Member of the Karnataka Legislative Assembly
- Incumbent
- Assumed office 2023
- Chief Minister: Siddaramaiah
- Preceded by: G. Karunakara Reddy
- Constituency: Harapanahalli

Personal details
- Born: 1966 (58 years) Harapanahalli, Vijayanagara district (then Davangere district), Karnataka, India
- Party: Independent
- Parents: M. P. Prakash (Former Deputy Chief Minister of Karnataka)
- Relatives: M.P. Ravindra (Brother)
- Education: G.B.R. PU College, Hoovina Hadagali (PUC)
- Occupation: Politician
- Profession: Agriculture; Social service;

= Latha Mallikarjun =

Indian politician

Latha Mallikarjun (born 1966) is an Indian politician from Karnataka. She is a member of the 2023 Karnataka Legislative Assembly representing Harapanahalli assembly constituency in Vijayanagara district. She won on an independent in the 2023 Karnataka Legislative Assembly election but later joined the Indian National Congress.
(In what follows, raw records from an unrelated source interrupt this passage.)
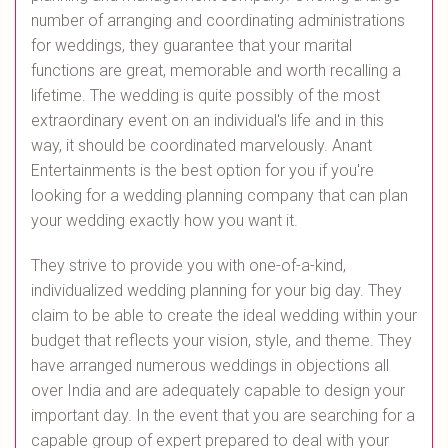
number of arranging and coordinating administrations
for weddings, they guarantee that your marital
functions are great, memorable and worth recalling a
lifetime. The wedding is quite possibly of the most
extraordinary event on an individual's life and in this
way, it should be coordinated marvelously. Anant
Entertainments is the best option for you if you're
looking for a wedding planning company that can plan
your wedding exactly how you want it.
They strive to provide you with one-of-a-kind,
individualized wedding planning for your big day. They
claim to be able to create the ideal wedding within your
budget that reflects your vision, style, and theme. They
have arranged numerous weddings in objections all
over India and are adequately capable to design your
important day. In the event that you are searching for a
capable group of expert prepared to deal with your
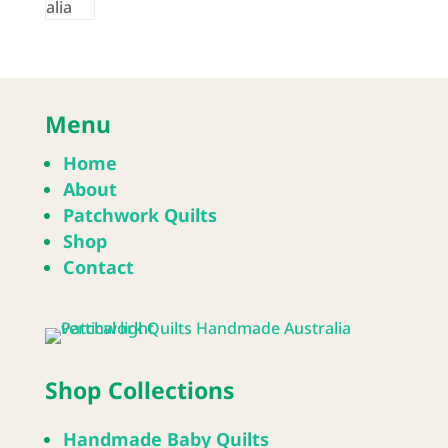
Menu
Home
About
Patchwork Quilts
Shop
Contact
Shop Collections
Handmade Baby Quilts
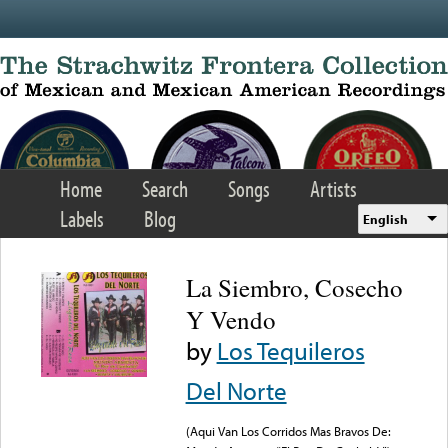
Skip to main content
Home
Search
Songs
Artists
Labels
Blog
English
La Siembro, Cosecho
Y Vendo
by
Los Tequileros
Del Norte
(Aqui Van Los Corridos Mas Bravos De:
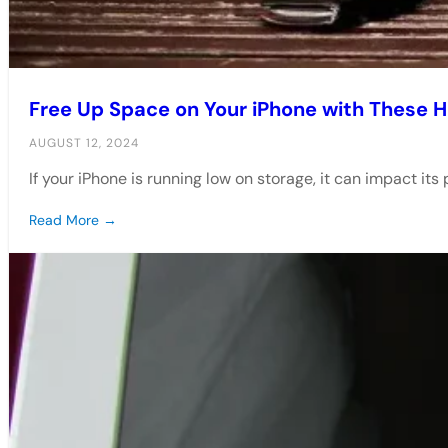
Free Up Space on Your iPhone with These 
AUGUST 12, 2024
If your iPhone is running low on storage, it can impact i
Read More →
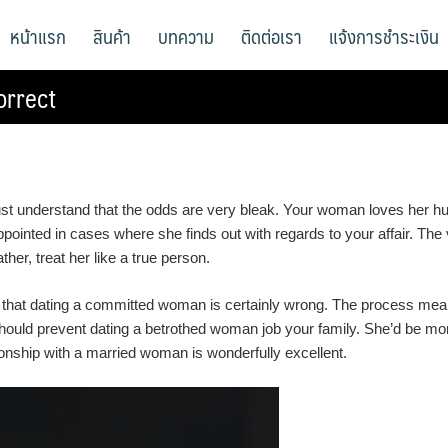
หน้าแรก
สินค้า
บทความ
ติดต่อเรา
แจ้งการชำระเงิน
orrect
ust understand that the odds are very bleak. Your woman loves her h
inted in cases where she finds out with regards to your affair. The v
er, treat her like a true person.
 that dating a committed woman is certainly wrong. The process means 
u should prevent dating a betrothed woman job your family. She’d be m
onship with a married woman is wonderfully excellent.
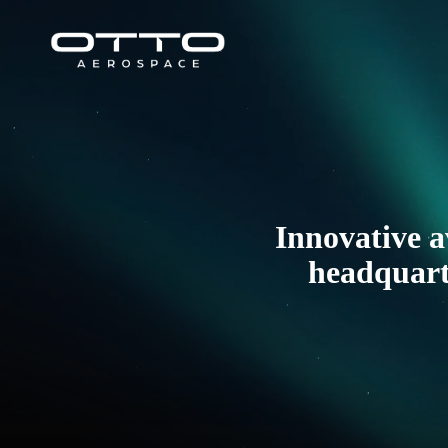
Skip
to
content
Innovative a
headquarte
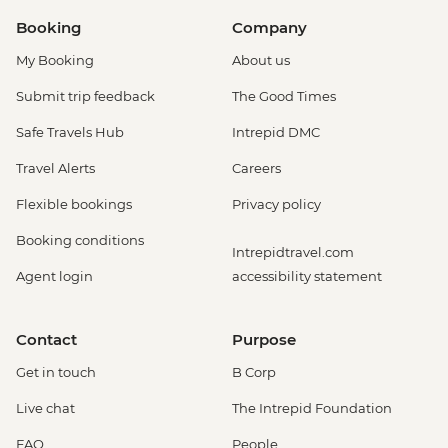
Booking
Company
My Booking
About us
Submit trip feedback
The Good Times
Safe Travels Hub
Intrepid DMC
Travel Alerts
Careers
Flexible bookings
Privacy policy
Booking conditions
Intrepidtravel.com
Agent login
accessibility statement
Contact
Purpose
Get in touch
B Corp
Live chat
The Intrepid Foundation
FAQ
People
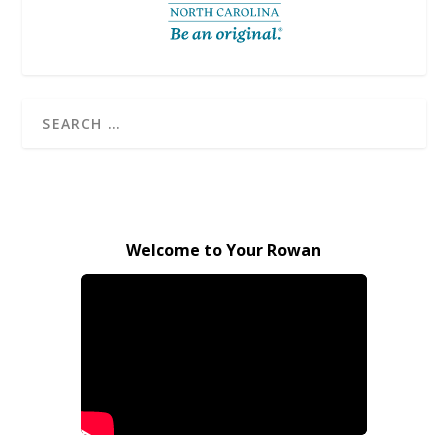
Welcome to Your Rowan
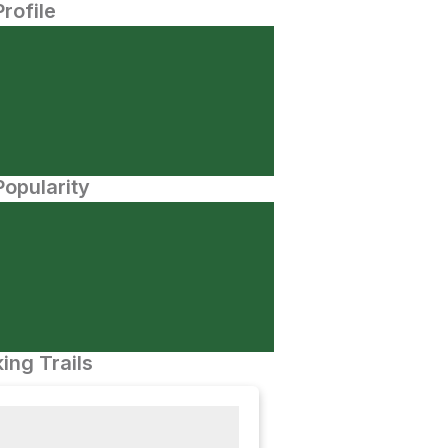
Profile
opularity
ing Trails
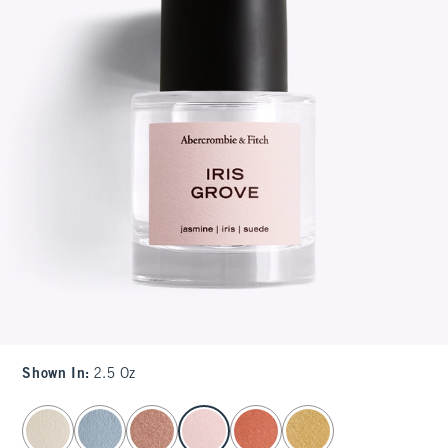
Shown In
:
2.5 Oz
select color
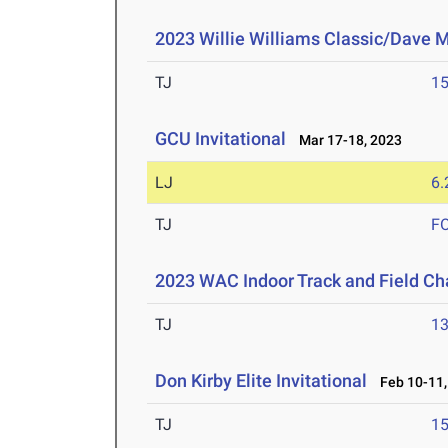
2023 Willie Williams Classic/Dave M
TJ
1
GCU Invitational
Mar 17-18, 2023
LJ
6
TJ
F
2023 WAC Indoor Track and Field C
TJ
1
Don Kirby Elite Invitational
Feb 10-11,
TJ
1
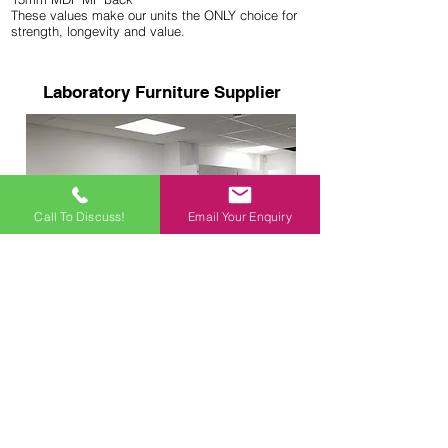
These values make our units the ONLY choice for
strength, longevity and value.
Laboratory Furniture Supplier
Call To Discuss!
Email Your Enquiry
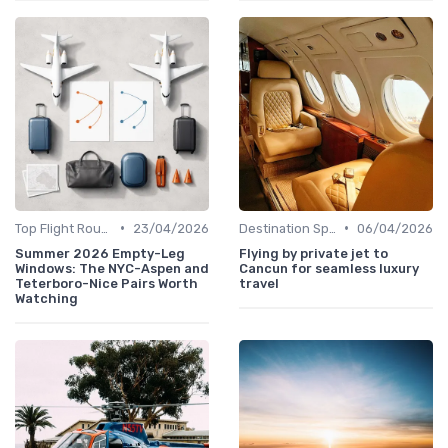
•
•
Top Flight Routes
23/04/2026
Destination Spotlights
06/04/2026
Summer 2026 Empty-Leg
Flying by private jet to
Windows: The NYC-Aspen and
Cancun for seamless luxury
Teterboro-Nice Pairs Worth
travel
Watching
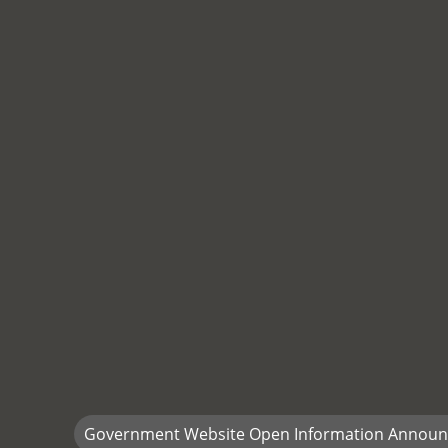
Government Website Open Information Annou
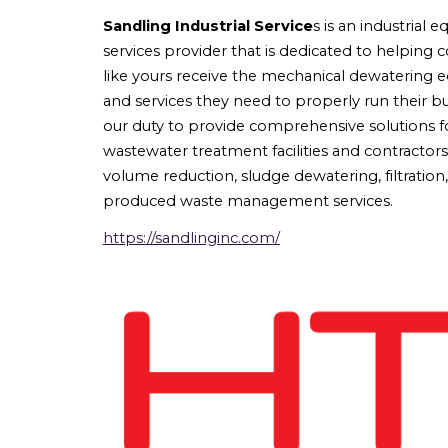
Sandling Industrial Service
s
is an industrial 
services provider that is dedicated to helping 
like yours receive the mechanical dewatering
and services they need to properly run their bus
our duty to provide comprehensive solutions f
wastewater treatment facilities and contractor
volume reduction, sludge dewatering, filtration
produced waste management services.
https://sandlinginc.com/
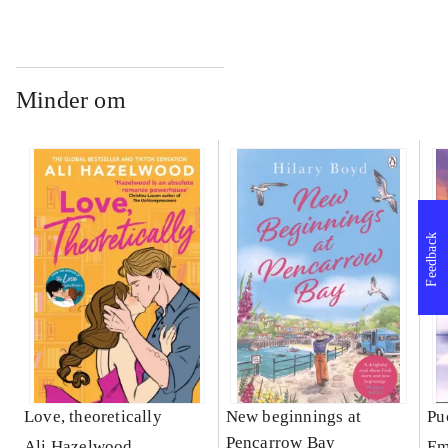
Minder om
Feedback
Love, theoretically
New beginnings at
Pu
Pencarrow Bay
Ali Hazelwood
Em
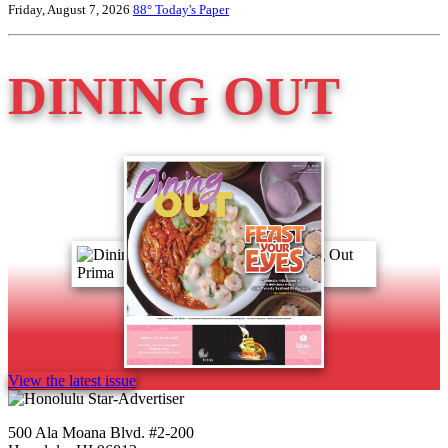
Friday, August 7, 2026
88°
Today's Paper
DINING OUT
View the latest issue
500 Ala Moana Blvd. #2-200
== Early life and education ==
Mallikarjun is from Harapanahalli, Vijayanagara district, Karnataka. She married HM Mallikarjun, a retired government employee. She is the daughter of veteran Janata parivar and Congress leader and former deputy chief minister late MP Prakash. She studied Class 12 at GBR College, Hoovina Hadagali and passed the examinations in 1984.

== Career ==
Latha Mallikarjun won from Harapanahalli Assembly constituency as an independent, defeating G. Karunakara Reddy of the Bharatiya Janata Party. She polled 70,194 votes and won by a margin of 13,845 votes. After the death of her father, her brother and three sisters also joined politics. Her brother MP Ravindra, who joined Congress also died in 2018. While her two sisters MP Latha and MP Veena are with Congress, her other sister MP Suma joined BJP.

She contested as an independent after she was denied a Congress ticket in 2023. But after winning the seat, she pledged her support to the newly elected Congress government.